Joodse Job Cohen (PvdA) grootste kanshebber premierschap Nederland
Als we de politieke analisten mogen geloven – en niet de eerste de beste – zit de Amsterdammer Job Cohen gebeiteld om het premierschap van Jan-Pieter Balkenende over te nemen. Daarmee zou Nederland voor het eerst een Joodse eerste minister krijgen en één met de meest uitgesproken Joodse naam die te bedenken valt.
Zowel de New York Times als de Duitse krant Der Spiegel zijn van oordeel dat hij de volgende premier wordt. Ook twee opiniepeilingen in Nederland wijzen in die richting. Een peiling van het instituut Maurice de Hond geeft Cohen 55% van de stemmen, Balkenende 25% en Wilders 17%. In een poll van de EenVandaag (bekend Nederlands TV-programma, nvdr) waarin 16.000 deelnemers naar hun mening werd gevraagd, toont hetzelfde beeld.
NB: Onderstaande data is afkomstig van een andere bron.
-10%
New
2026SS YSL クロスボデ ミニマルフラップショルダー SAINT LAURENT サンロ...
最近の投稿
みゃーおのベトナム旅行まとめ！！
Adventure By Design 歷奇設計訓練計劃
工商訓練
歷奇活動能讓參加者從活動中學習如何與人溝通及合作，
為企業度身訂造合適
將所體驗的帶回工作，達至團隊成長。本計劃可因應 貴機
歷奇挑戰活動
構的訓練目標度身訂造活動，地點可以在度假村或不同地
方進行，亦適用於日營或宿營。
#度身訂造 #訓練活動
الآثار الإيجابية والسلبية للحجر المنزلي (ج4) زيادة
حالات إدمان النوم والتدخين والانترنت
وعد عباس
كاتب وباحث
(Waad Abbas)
Cohen kwam eerder al in beeld als mogelijke premier bij een vorige verkiezing, maar de uitslag van zijn partij was toen dermate teleurstellend dat de christendemocraten de premier konden leveren. Na het onverwachte vertrek van Wouter Bos als lijsttrekker van de PvdA aan het begin van deze maand, zien de kansen van Cohen er echter beter uit. Iedereen gaat er namelijk vanuit dat het verlies van de christendemocraten bij de afgelopen gemeenteraadsverkiezingen zich ook zal vertalen in verlies bij de komende parlementsverkiezingen (in juni) en volgens de opiniepeilingen zit Cohens partij ook daarvoor in de lift.
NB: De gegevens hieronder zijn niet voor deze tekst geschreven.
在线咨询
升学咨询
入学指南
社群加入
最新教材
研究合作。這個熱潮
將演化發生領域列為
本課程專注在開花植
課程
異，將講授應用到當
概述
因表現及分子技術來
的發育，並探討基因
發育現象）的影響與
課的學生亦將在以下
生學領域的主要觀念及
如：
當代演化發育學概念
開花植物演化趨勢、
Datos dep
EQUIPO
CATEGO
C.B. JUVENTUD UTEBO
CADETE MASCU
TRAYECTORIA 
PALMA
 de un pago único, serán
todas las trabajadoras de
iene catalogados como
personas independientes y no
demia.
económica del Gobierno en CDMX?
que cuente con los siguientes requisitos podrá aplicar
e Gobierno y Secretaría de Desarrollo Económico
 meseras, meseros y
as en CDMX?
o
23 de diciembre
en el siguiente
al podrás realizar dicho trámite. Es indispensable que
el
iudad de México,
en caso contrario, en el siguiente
Job Cohen is natuurlijk het best bekend als burgemeester van Amsterdam, hij werd in Haarlem geboren als Marius Job Cohen op 18 oktober 1947. Zijn beide ouders overleefden de oorlog door onder te duiken en voor hen was het naar eigen zeggen het mooiste geschenk dat hun zoon uitgerekend in de stad waar zij moesten onderduiken voor de nazi’s, burgemeester werd. Cohen werd in 2005, na de moord op Theo van Gogh, door een moslimextremist ook ernstig bedreigd, maar wist zijn natuurlijke leiderschap aan te wenden om de hoogoplopende spanningen tussen de verschillende bevolkingsgroepen te beheersen, waarop Time Magazine hem uitriep als Europese held van het jaar 2006. Cohen, die vrijzinnig-joods is, zei in een interview dat het burgemeesterschap van Amsterdam zijn bewustzijn voor zijn Joods zijn heeft aangescherpt.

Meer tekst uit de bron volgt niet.